- _Fragmento de lectura_:
━━━━━━━━

ANIMALES EN PELIGRO
LA ARDILLA GRIS.
Su población se reduce por la pérdida de su hábitat y su difícil adaptación a las modificaciones del medio ambiente. Además, es una especie poco prolífera.
Todas las mañanas, cuando el Sol empieza a despuntar en el
horizonte, se desperezan entre las ramas de los árboles arqueando el lomo y estirando su larga y peluda cola.
Como saludo, mordisquean el pelaje de sus compañeros. Caminan entre las ramas y atisban entre las hojas para iniciar un rápido descenso o saltan de rama en rama en busca de alimento.
De esta manera, la ardilla gris (Sciurus aureogaster), también conocida como ardilla arborícola o voladora, por su capacidad de desplazarse de rama en rama, comienza su rutina diaria con la única preocupación de buscar alimento entre los árboles o en las milpas y granjas, de donde es ahuyentada por los campesinos, que la persiguen por considerarla una "plaga' para sus cosechas.
Sin embargo, esto no ha mermado su población. El hecho de que se encuentre entre las especies "amenazadas' se debe a la pérdida de su hábitat, a su difícil adaptación a las modificaciones del medio ambiente y a lo poco prolífera de su especie. Además, en diversas regiones son utilizadas como parte de la cacería deportiva.
De acuerdo con información proporcionada por Pronatura Península de Yucatán A.C., tomada del libro "Fauna Silvestre de México' de Leopold Starker, las ardillas arbóreas del género Sciurus se encuentran en todas las áreas boscosas de México, excepto en Baja California Sur y en algunas áreas desérticas montañosas.
Pertenecen a un grupo de animales extraordinariamente variable cuya clasificación apenas se empieza a elaborar. Investigaciones recientes han definido cinco variedades: grises, rojizas, de Abert, de Deppe y de Douglas. Las tres últimas son fáciles de distinguir, debido a sus peculiaridades físicas.
Para distinguir a las dos primeras variedades es necesario saber que las grises tienen una pequeña clavija premolar en forma de espiga frente a los cuatro dientes trituradores de la quijada superior. Las rojizas no cuentan con esta característica.
Debido a su extensa distribución, para poder definir a las ardillas se toma en cuenta la situación geográfica de su captura, la presencia o ausencia de clavija premolar en la quijada superior y el tamaño o color.
Las grises son las únicas que habitan en la Península de Yucatán.
Las ardillas grises son de mediano tamaño, con el dorso predominantemente gris y el vientre rojizo. Se encuentran preferentemente en las costas desde Sonora y Tamaulipas hacia el sur hasta Chiapas y la Península de Yucatán. También pueden se les puede hallar en las partes altas del sur de México. Su presencia es más marcada en los bosques tropicales, desde el espinoso semiárido hasta el húmedo y lluvioso.

━━━━━━━━

- _Ejercicios propuestos_:
A – Cita textualmente del texto sobre la ardilla gris el pasaje que comienza con "Todas las mañanas, cuando" y sigue hasta "para sus cosechas.".
B – Escribe lo que sigue en el texto sobre la ardilla gris, a partir de su última oración.

- _Material proporcionado_:
━━━━━━━━

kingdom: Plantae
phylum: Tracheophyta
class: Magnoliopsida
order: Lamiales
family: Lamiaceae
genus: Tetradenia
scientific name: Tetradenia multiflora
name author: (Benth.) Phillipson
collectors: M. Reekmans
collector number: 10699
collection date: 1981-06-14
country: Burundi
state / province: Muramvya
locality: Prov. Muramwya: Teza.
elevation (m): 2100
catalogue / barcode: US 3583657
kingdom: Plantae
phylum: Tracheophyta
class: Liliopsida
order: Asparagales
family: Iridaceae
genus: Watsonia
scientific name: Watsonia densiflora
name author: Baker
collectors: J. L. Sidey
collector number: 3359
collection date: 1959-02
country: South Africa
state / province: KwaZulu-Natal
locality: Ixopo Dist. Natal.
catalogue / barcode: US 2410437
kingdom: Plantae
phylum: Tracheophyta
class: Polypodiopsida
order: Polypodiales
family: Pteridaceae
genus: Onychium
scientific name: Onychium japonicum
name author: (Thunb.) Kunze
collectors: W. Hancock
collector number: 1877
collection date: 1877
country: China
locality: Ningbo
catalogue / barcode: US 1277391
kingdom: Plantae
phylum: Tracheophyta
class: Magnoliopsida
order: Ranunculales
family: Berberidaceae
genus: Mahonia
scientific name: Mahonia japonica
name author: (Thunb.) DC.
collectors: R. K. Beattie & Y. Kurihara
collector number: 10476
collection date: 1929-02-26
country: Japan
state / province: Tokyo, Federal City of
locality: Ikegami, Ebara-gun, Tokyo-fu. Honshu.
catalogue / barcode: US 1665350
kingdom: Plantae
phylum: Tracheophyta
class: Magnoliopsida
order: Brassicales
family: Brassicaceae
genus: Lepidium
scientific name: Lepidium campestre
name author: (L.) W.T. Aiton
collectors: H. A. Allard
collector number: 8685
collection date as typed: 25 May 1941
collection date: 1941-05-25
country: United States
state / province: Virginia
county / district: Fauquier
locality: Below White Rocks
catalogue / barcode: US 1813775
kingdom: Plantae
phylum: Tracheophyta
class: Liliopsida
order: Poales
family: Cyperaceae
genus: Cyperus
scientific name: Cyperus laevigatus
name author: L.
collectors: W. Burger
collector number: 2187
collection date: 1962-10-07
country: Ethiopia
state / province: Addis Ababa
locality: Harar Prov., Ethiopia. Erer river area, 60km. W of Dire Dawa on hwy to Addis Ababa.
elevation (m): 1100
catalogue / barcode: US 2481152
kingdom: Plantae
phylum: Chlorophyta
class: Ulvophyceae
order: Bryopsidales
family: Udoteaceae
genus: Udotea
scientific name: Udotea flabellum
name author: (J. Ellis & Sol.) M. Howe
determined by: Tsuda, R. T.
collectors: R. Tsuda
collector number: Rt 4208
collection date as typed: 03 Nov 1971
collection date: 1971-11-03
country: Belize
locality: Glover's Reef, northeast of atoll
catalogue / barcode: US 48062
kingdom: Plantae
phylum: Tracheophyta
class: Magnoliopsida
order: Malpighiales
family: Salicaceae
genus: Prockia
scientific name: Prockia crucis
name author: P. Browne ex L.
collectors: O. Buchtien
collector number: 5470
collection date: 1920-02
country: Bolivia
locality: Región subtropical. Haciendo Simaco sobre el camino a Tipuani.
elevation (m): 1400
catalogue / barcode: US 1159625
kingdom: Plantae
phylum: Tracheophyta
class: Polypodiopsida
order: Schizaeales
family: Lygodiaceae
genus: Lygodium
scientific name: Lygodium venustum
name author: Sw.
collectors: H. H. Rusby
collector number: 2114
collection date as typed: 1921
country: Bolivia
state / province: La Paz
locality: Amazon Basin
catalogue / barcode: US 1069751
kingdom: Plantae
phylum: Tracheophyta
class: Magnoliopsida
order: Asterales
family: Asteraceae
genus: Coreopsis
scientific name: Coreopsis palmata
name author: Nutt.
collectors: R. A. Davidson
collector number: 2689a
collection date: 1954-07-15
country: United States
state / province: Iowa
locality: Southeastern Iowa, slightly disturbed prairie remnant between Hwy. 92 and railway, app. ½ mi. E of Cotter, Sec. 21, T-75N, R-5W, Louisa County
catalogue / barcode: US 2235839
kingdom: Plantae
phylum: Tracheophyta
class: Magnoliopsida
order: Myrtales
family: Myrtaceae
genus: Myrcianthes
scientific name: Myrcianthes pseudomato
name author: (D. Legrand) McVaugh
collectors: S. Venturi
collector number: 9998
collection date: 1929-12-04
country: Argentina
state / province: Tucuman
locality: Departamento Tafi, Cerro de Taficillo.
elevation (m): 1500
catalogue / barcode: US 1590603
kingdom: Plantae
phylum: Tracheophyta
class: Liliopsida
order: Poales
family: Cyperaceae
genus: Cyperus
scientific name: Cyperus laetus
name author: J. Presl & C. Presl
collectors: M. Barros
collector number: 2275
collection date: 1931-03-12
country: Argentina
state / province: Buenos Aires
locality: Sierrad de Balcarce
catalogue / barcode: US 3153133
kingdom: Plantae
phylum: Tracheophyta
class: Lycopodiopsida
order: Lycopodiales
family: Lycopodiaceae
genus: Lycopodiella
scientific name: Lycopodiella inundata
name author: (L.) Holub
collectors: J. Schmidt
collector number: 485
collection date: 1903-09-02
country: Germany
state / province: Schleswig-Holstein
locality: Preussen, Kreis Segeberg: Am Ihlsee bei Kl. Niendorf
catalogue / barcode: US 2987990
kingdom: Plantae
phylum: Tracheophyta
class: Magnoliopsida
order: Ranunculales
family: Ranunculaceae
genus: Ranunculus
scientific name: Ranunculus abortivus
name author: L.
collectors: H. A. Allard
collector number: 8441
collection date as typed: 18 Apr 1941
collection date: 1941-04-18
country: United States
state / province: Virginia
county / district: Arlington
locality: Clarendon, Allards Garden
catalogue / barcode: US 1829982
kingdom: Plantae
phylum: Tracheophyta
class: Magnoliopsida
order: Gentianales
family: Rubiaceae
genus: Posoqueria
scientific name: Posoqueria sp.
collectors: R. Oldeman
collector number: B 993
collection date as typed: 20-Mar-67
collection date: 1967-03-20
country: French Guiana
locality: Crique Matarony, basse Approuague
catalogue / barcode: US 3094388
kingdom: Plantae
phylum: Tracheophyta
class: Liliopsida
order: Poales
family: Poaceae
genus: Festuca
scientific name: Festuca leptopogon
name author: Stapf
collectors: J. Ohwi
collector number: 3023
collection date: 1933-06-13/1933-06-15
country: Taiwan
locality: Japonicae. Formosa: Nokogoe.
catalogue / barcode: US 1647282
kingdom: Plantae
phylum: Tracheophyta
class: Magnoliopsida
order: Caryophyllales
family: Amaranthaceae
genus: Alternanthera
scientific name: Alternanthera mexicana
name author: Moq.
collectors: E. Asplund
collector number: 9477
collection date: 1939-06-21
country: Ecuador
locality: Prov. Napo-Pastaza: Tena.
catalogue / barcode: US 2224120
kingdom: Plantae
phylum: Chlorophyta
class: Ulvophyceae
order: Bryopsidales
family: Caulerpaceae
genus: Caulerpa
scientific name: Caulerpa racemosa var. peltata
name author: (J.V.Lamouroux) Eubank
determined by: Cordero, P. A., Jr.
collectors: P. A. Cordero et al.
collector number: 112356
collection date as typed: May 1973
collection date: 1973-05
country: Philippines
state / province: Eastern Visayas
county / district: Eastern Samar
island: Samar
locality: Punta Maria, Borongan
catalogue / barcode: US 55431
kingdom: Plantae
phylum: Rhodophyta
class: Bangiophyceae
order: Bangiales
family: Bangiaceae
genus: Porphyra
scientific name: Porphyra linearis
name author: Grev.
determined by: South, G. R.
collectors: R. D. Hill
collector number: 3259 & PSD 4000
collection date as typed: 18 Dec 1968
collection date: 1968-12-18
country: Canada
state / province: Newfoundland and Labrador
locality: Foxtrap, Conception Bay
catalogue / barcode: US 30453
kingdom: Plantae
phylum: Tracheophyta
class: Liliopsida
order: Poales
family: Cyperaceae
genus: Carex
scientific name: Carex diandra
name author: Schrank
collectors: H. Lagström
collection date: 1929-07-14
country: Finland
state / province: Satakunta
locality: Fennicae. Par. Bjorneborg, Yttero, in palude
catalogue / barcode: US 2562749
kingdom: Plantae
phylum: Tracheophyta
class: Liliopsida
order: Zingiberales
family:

━━━━━━━━

- _Respuestas esperadas_:
A –
Todas las mañanas, cuando el Sol empieza a despuntar en el
horizonte, se desperezan entre las ramas de los árboles arqueando el lomo y estirando su larga y peluda cola.
Como saludo, mordisquean el pelaje de sus compañeros. Caminan entre las ramas y atisban entre las hojas para iniciar un rápido descenso o saltan de rama en rama en busca de alimento.
De esta manera, la ardilla gris (Sciurus aureogaster), también conocida como ardilla arborícola o voladora, por su capacidad de desplazarse de rama en rama, comienza su rutina diaria con la única preocupación de buscar alimento entre los árboles o en las milpas y granjas, de donde es ahuyentada por los campesinos, que la persiguen por considerarla una "plaga' para sus cosechas.

B –
Su definición como ardillas arbóreas se debe a que pasan la mayor parte del tiempo en los árboles, más aún cuando estos poseen frutos.
Sólo bajan al suelo en busca de algún alimento apetecible, de agua o para cambiar de árbol, en caso de que no puedan hacerlo por las ramas.
Incluso, el nacimiento de las ardillas ocurre en nidos construidos en las copas de los árboles. A diferencia de otras variedades que pasan más tiempo en tierra y viven en madrigueras, las grises siempre habitan en nidos.
Su reproducción puede efectuarse en cualquier época del año, aunque a veces sufre modificaciones por las sequías. Después de un período de gestación de 44 días, nacen de dos a seis crías, las cuales se desarrollan lentamente en el nido y abren los ojos hasta después de un mes de nacidas.
Las crías permanecen casi un año con la madre, lo que explica el motivo de que una hembra sólo tenga un parto al año.
Las ardillas se alimentan de plantas, insectos, huevos de aves y pequeños reptiles. Casi siempre acompañan sus actividades de cortos y repetidos chillidos, excepto cuando persiguen a algún insecto.
Durante las épocas de sequía recurren a las yemas y partes verdes de las plantas. Antiguos registros narran que "las ardillas eran comunes en Chichén Itzá, donde a diario se les veía comer retoños de pequeños árboles sin hojas'.
Otra particularidad de las ardillas es su traslado a otras áreas cuando falta alimento en las zonas donde habitan. Se les atribuyen algunos perjuicios económicos, debido a que algunas veces se alimentan de las cosechas de milpas y cultivos, cuyos propietarios les disparan para auyentarlas.
En muchos lugares, incluso Yucatán, la población de las ardillas ha sido considerablemente mermada por la destrucción de sus nidos y la desforestación.